:: Task item ::
Produce word for word the lines of the data below running from the one that has "index pip: (277, 241)" to the one that has "pinky pip: (59, 281)", inclusive, and no others.

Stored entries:
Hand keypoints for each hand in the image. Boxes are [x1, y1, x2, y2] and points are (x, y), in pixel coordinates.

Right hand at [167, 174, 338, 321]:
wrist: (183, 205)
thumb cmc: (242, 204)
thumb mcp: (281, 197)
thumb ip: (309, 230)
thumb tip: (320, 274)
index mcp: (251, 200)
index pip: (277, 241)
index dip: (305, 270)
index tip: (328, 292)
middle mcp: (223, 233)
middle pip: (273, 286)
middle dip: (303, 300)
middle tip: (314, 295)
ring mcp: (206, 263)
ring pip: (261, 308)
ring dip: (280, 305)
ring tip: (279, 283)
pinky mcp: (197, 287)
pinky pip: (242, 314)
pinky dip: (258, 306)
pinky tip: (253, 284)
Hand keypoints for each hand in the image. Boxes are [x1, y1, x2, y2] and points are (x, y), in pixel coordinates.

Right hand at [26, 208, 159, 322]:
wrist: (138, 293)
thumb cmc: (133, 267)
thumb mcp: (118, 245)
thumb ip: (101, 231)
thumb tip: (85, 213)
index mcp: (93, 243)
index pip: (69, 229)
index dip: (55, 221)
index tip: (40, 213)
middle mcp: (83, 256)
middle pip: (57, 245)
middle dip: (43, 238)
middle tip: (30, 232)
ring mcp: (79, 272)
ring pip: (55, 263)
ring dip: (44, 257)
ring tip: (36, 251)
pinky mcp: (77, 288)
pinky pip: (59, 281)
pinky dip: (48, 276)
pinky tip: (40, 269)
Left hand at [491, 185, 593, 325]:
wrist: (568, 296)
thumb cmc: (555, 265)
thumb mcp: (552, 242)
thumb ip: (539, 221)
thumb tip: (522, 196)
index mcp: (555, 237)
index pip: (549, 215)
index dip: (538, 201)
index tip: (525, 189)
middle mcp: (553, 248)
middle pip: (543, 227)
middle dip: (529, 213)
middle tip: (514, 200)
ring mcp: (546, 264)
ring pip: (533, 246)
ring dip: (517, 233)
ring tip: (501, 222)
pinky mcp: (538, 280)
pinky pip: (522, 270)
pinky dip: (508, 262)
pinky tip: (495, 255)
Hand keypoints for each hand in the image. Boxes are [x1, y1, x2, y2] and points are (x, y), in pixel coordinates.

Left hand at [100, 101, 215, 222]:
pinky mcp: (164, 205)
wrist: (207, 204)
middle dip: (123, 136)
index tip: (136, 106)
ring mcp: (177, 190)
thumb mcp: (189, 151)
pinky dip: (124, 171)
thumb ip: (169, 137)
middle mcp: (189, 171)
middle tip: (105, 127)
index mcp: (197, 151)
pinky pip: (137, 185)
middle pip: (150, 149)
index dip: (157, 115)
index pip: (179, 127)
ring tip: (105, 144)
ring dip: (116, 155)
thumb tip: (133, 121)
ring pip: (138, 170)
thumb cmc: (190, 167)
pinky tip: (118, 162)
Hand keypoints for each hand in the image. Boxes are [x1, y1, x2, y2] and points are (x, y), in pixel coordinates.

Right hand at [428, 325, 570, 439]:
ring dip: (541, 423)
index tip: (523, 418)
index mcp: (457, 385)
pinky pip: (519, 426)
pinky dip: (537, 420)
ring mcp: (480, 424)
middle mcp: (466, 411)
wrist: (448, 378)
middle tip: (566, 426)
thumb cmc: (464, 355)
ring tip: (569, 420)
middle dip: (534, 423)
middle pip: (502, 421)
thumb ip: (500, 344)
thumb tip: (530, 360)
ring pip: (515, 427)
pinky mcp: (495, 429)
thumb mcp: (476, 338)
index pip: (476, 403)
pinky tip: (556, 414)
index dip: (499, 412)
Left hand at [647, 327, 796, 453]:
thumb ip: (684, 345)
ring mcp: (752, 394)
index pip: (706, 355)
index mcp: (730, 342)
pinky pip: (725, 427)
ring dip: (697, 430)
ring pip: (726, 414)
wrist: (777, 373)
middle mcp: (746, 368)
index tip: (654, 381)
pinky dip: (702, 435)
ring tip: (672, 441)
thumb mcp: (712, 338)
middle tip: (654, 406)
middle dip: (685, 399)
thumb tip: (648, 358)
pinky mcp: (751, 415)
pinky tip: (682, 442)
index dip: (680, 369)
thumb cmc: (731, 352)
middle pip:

:: Response to the exercise ::
index pip: (277, 241)
index dip: (305, 270)
index tip: (328, 292)
middle mcp: (223, 233)
middle pip: (273, 286)
middle dip: (303, 300)
middle tip: (314, 295)
ring mcp: (206, 263)
ring pip: (261, 308)
ring dip: (280, 305)
ring tip: (279, 283)
pinky mcp: (197, 287)
pinky pip: (242, 314)
pinky dip: (258, 306)
pinky tip: (253, 284)
Hand keypoints for each hand in the image. Boxes are [x1, y1, x2, y2] and points are (x, y), in pixel coordinates.

Right hand at [26, 208, 159, 322]:
wrist: (138, 293)
thumb cmc: (133, 267)
thumb mcp: (118, 245)
thumb ip: (101, 231)
thumb tip: (85, 213)
index mcp: (93, 243)
index pip: (69, 229)
index dip: (55, 221)
index tip: (40, 213)
middle mcp: (83, 256)
middle pip: (57, 245)
middle dip: (43, 238)
middle tip: (30, 232)
ring mcp: (79, 272)
ring pip: (55, 263)
ring dip: (44, 257)
ring tip: (36, 251)
pinky mcp: (77, 288)
pinky pip: (59, 281)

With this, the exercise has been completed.